# WORK INSTRUCTION:
Write out exactly the lines of the entries below from the one holding "Management Science, 2021, vol." to the one holding "Taken together, this", inclusive, and leave out all other lines.

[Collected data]
☆ ☆ ☆ ☆ ☆ ☆ ☆

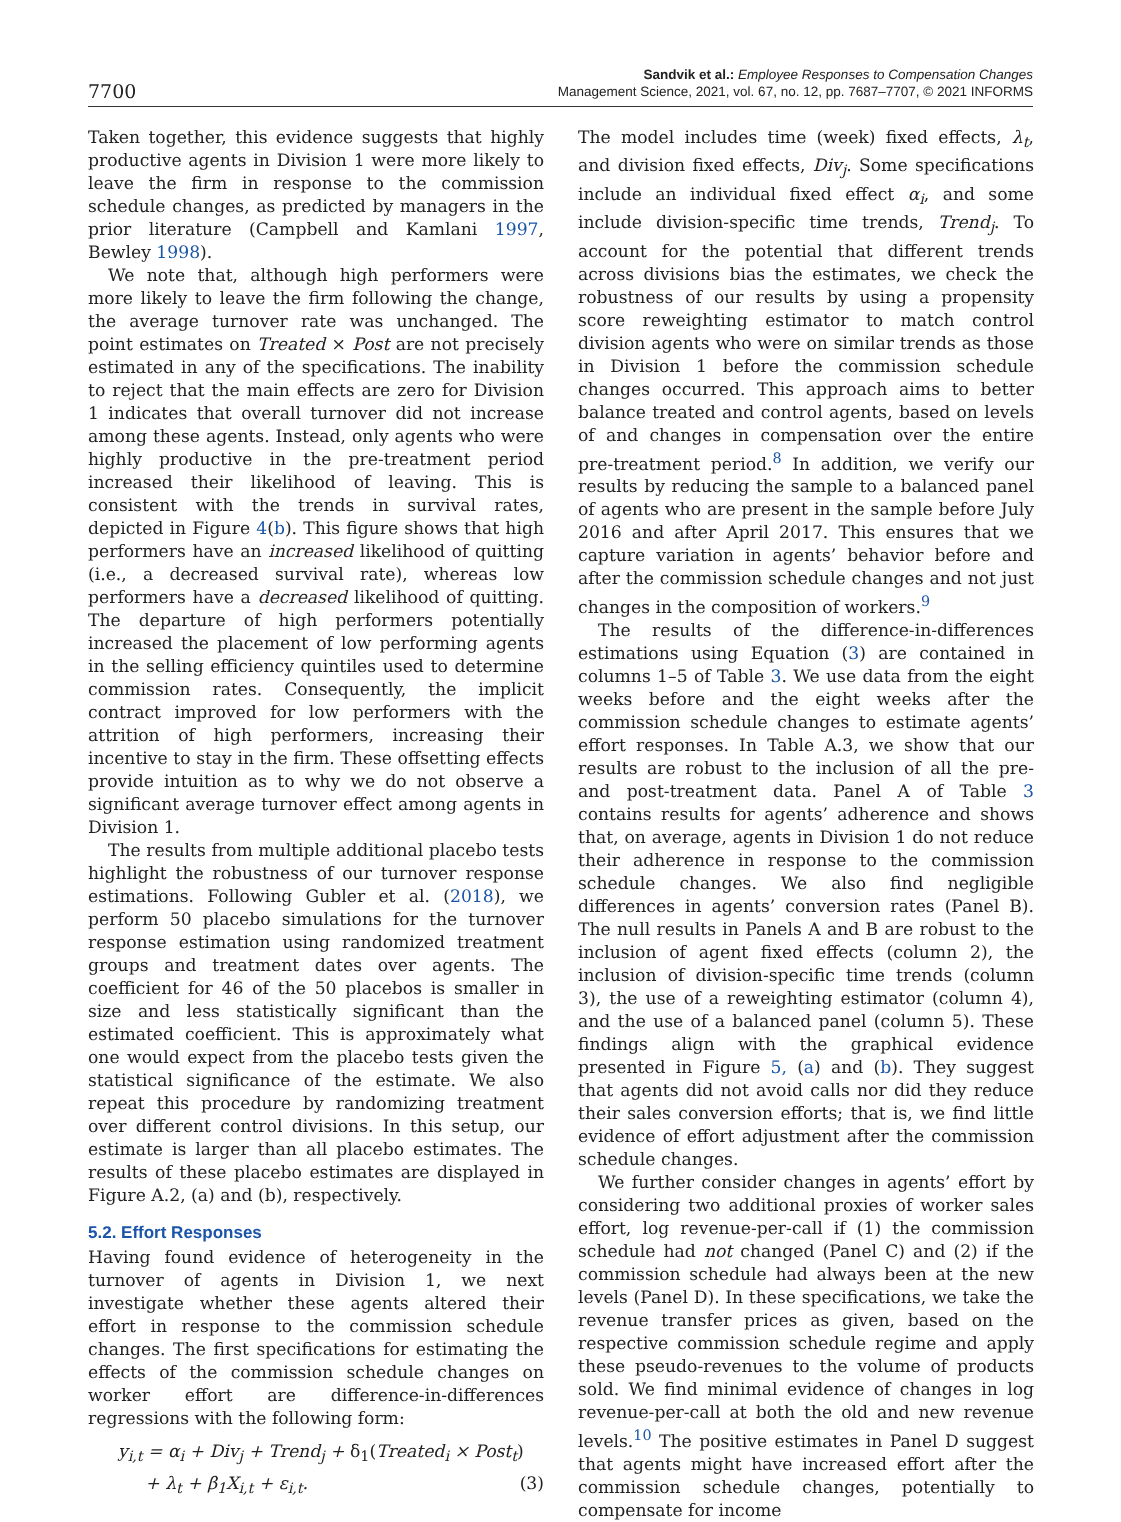7700
Sandvik et al.: Employee Responses to Compensation Changes
Management Science, 2021, vol. 67, no. 12, pp. 7687–7707, © 2021 INFORMS
Taken together, this evidence suggests that highly productive agents in Division 1 were more likely to leave the firm in response to the commission schedule changes, as predicted by managers in the prior literature (Campbell and Kamlani 1997, Bewley 1998).
We note that, although high performers were more likely to leave the firm following the change, the average turnover rate was unchanged. The point estimates on Treated × Post are not precisely estimated in any of the specifications. The inability to reject that the main effects are zero for Division 1 indicates that overall turnover did not increase among these agents. Instead, only agents who were highly productive in the pre-treatment period increased their likelihood of leaving. This is consistent with the trends in survival rates, depicted in Figure 4(b). This figure shows that high performers have an increased likelihood of quitting (i.e., a decreased survival rate), whereas low performers have a decreased likelihood of quitting. The departure of high performers potentially increased the placement of low performing agents in the selling efficiency quintiles used to determine commission rates. Consequently, the implicit contract improved for low performers with the attrition of high performers, increasing their incentive to stay in the firm. These offsetting effects provide intuition as to why we do not observe a significant average turnover effect among agents in Division 1.
The results from multiple additional placebo tests highlight the robustness of our turnover response estimations. Following Gubler et al. (2018), we perform 50 placebo simulations for the turnover response estimation using randomized treatment groups and treatment dates over agents. The coefficient for 46 of the 50 placebos is smaller in size and less statistically significant than the estimated coefficient. This is approximately what one would expect from the placebo tests given the statistical significance of the estimate. We also repeat this procedure by randomizing treatment over different control divisions. In this setup, our estimate is larger than all placebo estimates. The results of these placebo estimates are displayed in Figure A.2, (a) and (b), respectively.
5.2. Effort Responses
Having found evidence of heterogeneity in the turnover of agents in Division 1, we next investigate whether these agents altered their effort in response to the commission schedule changes. The first specifications for estimating the effects of the commission schedule changes on worker effort are difference-in-differences regressions with the following form:
y<sub>i,t</sub> = α<sub>i</sub> + Div<sub>j</sub> + Trend<sub>j</sub> + δ<sub>1</sub>(Treated<sub>i</sub> × Post<sub>t</sub>)
+ λ<sub>t</sub> + β<sub>1</sub>X<sub>i,t</sub> + ε<sub>i,t</sub>. (3)
The model includes time (week) fixed effects, λ<sub>t</sub>, and division fixed effects, Div<sub>j</sub>. Some specifications include an individual fixed effect α<sub>i</sub>, and some include division-specific time trends, Trend<sub>j</sub>. To account for the potential that different trends across divisions bias the estimates, we check the robustness of our results by using a propensity score reweighting estimator to match control division agents who were on similar trends as those in Division 1 before the commission schedule changes occurred. This approach aims to better balance treated and control agents, based on levels of and changes in compensation over the entire pre-treatment period.<sup>8</sup> In addition, we verify our results by reducing the sample to a balanced panel of agents who are present in the sample before July 2016 and after April 2017. This ensures that we capture variation in agents’ behavior before and after the commission schedule changes and not just changes in the composition of workers.<sup>9</sup>
The results of the difference-in-differences estimations using Equation (3) are contained in columns 1–5 of Table 3. We use data from the eight weeks before and the eight weeks after the commission schedule changes to estimate agents’ effort responses. In Table A.3, we show that our results are robust to the inclusion of all the pre- and post-treatment data. Panel A of Table 3 contains results for agents’ adherence and shows that, on average, agents in Division 1 do not reduce their adherence in response to the commission schedule changes. We also find negligible differences in agents’ conversion rates (Panel B). The null results in Panels A and B are robust to the inclusion of agent fixed effects (column 2), the inclusion of division-specific time trends (column 3), the use of a reweighting estimator (column 4), and the use of a balanced panel (column 5). These findings align with the graphical evidence presented in Figure 5, (a) and (b). They suggest that agents did not avoid calls nor did they reduce their sales conversion efforts; that is, we find little evidence of effort adjustment after the commission schedule changes.
We further consider changes in agents’ effort by considering two additional proxies of worker sales effort, log revenue-per-call if (1) the commission schedule had not changed (Panel C) and (2) if the commission schedule had always been at the new levels (Panel D). In these specifications, we take the revenue transfer prices as given, based on the respective commission schedule regime and apply these pseudo-revenues to the volume of products sold. We find minimal evidence of changes in log revenue-per-call at both the old and new revenue levels.<sup>10</sup> The positive estimates in Panel D suggest that agents might have increased effort after the commission schedule changes, potentially to compensate for income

☆ ☆ ☆ ☆ ☆ ☆ ☆

# RESULT BELOW:
Management Science, 2021, vol. 67, no. 12, pp. 7687–7707, © 2021 INFORMS
Taken together, this evidence suggests that highly productive agents in Division 1 were more likely to leave the firm in response to the commission schedule changes, as predicted by managers in the prior literature (Campbell and Kamlani 1997, Bewley 1998).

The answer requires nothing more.